Studies have shown that negative psychological factors, personality traits, and mental health disorders could affect cardiovascular health. Some of these negative emotions and states include chronic stress and social stressors, anger and hostility, anxiety, depression, and pessimism. On the other hand, positive psychological health factors related to reduced risk of cardiovascular disease include optimism, sense of purpose, happiness and positive affect, mindfulness, gratitude, resilience, overall psychological wellbeing, and emotional vitality or having a sense of positive energy and the capacity to effectively regulate emotions.
What happens inside the body when we have negative psychological health? How does psychological health affect the heart and blood vessels?
Research has shown that anger and hostility can increase platelet aggregation and inflammation. When blood platelets or thrombocytes clump together, it can potentially cause blood clots. Other forms of psychological distress can cause dysregulation or imbalance in the autonomic nervous system that may increase the risk of the development of cardiovascular disease.

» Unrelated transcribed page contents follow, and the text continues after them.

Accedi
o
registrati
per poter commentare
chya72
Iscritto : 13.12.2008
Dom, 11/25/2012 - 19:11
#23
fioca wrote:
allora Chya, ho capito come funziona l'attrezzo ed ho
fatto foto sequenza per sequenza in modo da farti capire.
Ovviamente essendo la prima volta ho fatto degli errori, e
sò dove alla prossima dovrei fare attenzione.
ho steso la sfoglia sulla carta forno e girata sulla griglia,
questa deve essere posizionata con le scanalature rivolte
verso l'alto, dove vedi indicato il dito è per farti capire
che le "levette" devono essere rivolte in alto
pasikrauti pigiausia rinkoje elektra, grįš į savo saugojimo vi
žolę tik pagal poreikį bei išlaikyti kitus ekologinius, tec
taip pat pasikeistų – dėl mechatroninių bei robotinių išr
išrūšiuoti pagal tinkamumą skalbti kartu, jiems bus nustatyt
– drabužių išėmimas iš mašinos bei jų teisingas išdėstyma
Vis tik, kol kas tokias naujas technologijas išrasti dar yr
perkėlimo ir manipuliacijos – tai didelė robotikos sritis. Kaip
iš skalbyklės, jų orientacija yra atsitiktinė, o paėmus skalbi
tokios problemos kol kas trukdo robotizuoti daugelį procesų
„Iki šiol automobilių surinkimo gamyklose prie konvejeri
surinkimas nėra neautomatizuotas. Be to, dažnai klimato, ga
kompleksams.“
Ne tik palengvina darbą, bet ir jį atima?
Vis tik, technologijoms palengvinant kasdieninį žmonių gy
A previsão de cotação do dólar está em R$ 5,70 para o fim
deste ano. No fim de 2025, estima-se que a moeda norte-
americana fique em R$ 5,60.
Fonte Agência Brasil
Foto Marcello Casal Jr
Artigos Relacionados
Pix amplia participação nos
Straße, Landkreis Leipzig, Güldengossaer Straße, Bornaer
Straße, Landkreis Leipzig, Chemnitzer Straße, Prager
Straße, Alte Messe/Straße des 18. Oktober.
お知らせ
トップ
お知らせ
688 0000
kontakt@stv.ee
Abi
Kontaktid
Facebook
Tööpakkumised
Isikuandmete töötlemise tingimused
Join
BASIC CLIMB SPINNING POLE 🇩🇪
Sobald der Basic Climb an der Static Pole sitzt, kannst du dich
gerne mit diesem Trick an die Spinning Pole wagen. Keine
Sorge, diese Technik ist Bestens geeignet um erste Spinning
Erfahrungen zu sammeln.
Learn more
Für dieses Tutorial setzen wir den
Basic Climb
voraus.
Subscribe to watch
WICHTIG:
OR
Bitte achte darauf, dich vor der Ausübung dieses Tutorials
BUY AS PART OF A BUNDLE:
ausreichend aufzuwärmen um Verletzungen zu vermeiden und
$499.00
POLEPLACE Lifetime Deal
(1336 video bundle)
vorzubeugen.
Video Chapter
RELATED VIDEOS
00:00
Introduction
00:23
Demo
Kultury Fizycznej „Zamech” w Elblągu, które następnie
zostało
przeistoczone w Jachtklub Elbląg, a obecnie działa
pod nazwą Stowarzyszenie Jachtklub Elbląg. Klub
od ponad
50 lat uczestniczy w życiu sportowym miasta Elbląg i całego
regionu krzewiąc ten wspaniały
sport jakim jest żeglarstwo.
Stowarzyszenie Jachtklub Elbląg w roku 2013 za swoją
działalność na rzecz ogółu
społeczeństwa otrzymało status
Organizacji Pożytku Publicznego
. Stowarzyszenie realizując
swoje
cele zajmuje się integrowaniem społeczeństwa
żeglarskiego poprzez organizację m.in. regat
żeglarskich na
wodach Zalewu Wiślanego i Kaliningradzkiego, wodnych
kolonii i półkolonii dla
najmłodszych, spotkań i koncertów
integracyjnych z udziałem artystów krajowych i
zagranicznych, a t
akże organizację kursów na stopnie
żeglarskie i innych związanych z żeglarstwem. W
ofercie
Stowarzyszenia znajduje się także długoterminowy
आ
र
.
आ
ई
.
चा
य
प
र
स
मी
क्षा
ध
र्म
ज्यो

Other factors can be affected by chronic psychological stress, too. These are increased blood glucose, increased cholesterol, increased triglycerides, increased inflammatory processes, and a compromised immune system.
Positive psychological factors that include the ability to effectively regulate emotions are linked to healthier biological responses to stress, better heart rate and heart rate variability, and greater vagal tone.
On Sept. 21, 2023, Xiaoxiao Wang and Chunli Song published a systematic review on the impact of gratitude interventions on patients with cardiovascular disease. Their research concluded that gratitude therapy aids in preventing the occurrence and development of cardiovascular diseases by reducing levels of inflammatory markers such as C-reactive protein, decreasing heart rate and diastolic blood pressure, as well as decreasing the production of the stress hormone cortisol.
A study was conducted by Paul J Mills, PhD, and colleagues on the role of gratitude in spiritual well-being in asymptomatic heart failure patients in 2015. Over 186 men and women diagnosed with asymptomatic heart failure were involved in the study.
“We found that more gratitude in these patients was associated with better mood, better sleep, less fatigue, and lower levels of inflammatory biomarkers related to cardiac health,” said Mills.
Furthermore, their research showed that those patients who wrote gratitude journals for eight weeks showed reduced levels of inflammatory markers related to cardiovascular health and improved heart rate variability, which is a measure of risk for cardiovascular disease.
“We found that spiritual well-being was associated with better mood and sleep, but it was the gratitude aspect of spirituality that accounted for those effects, not spirituality per se,” said Mills. He also mentioned that gratitude journaling is an easy way to support heart health.
If you wish to have a healthier heart, consider psychological and spiritual factors in addition to a healthy way of eating and being physically active.